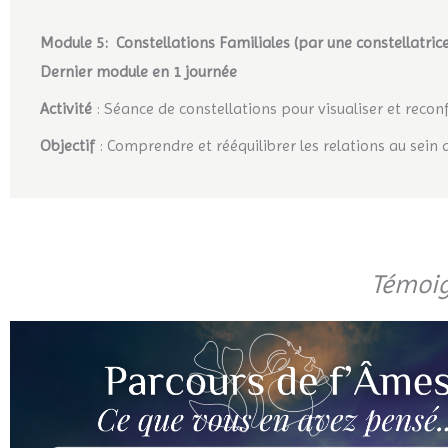
Module 5: Constellations Familiales (par une constellatrice
Dernier module en 1 journée
Activité
: Séance de constellations pour visualiser et recon
Objectif
: Comprendre et rééquilibrer les relations au sein 
Témoi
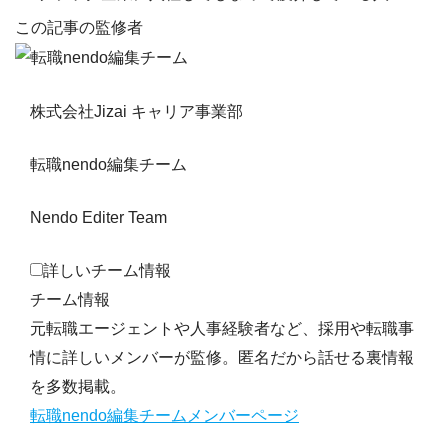
この記事の監修者
株式会社Jizai キャリア事業部
転職nendo編集チーム
Nendo Editer Team
詳しいチーム情報
チーム情報
元転職エージェントや人事経験者など、採用や転職事
情に詳しいメンバーが監修。匿名だから話せる裏情報
を多数掲載。
転職nendo編集チームメンバーページ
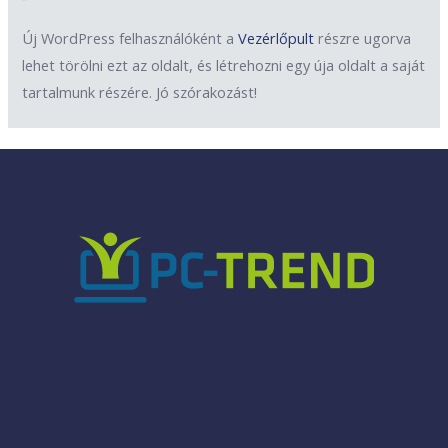
Új WordPress felhasználóként a
Vezérlőpult
részre ugorva
lehet törölni ezt az oldalt, és létrehozni egy úja oldalt a saját
tartalmunk részére. Jó szórakozást!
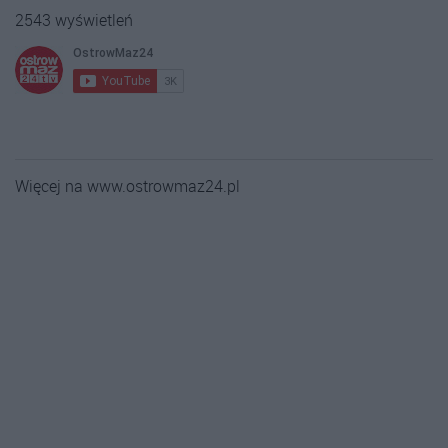
2543 wyświetleń
Więcej na www.ostrowmaz24.pl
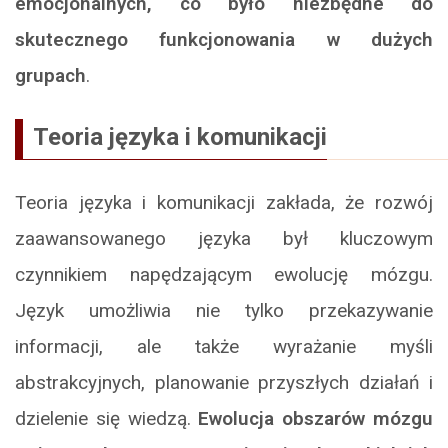
emocjonalnych, co było niezbędne do
skutecznego funkcjonowania w dużych
grupach
.
Teoria języka i komunikacji
Teoria języka i komunikacji zakłada, że rozwój
zaawansowanego języka był kluczowym
czynnikiem napędzającym ewolucję mózgu.
Język umożliwia nie tylko przekazywanie
informacji, ale także wyrażanie myśli
abstrakcyjnych, planowanie przyszłych działań i
dzielenie się wiedzą.
Ewolucja obszarów mózgu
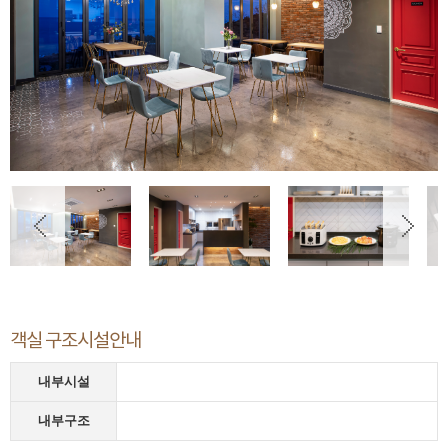
객실 구조시설안내
내부시설
내부구조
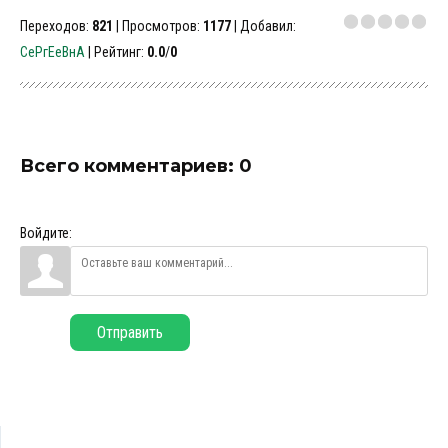
Переходов
:
821
|
Просмотров
:
1177
|
Добавил
:
СеРгЕеВнА
|
Рейтинг
:
0.0
/
0
Всего комментариев
:
0
Войдите:
Отправить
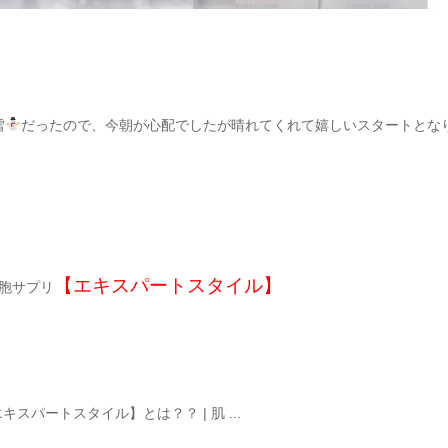
雪
だったので、今朝が心配でしたが晴れてくれて嬉しいスタートとな
【エキスパートスタイル】
胞サプリ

DIRECTIONS:
Reproduce every line of the listing above in which the string "Teoria" appears.

EXERCISE SOLUTION:
Teoria języka i komunikacji
Teoria języka i komunikacji zakłada, że rozwój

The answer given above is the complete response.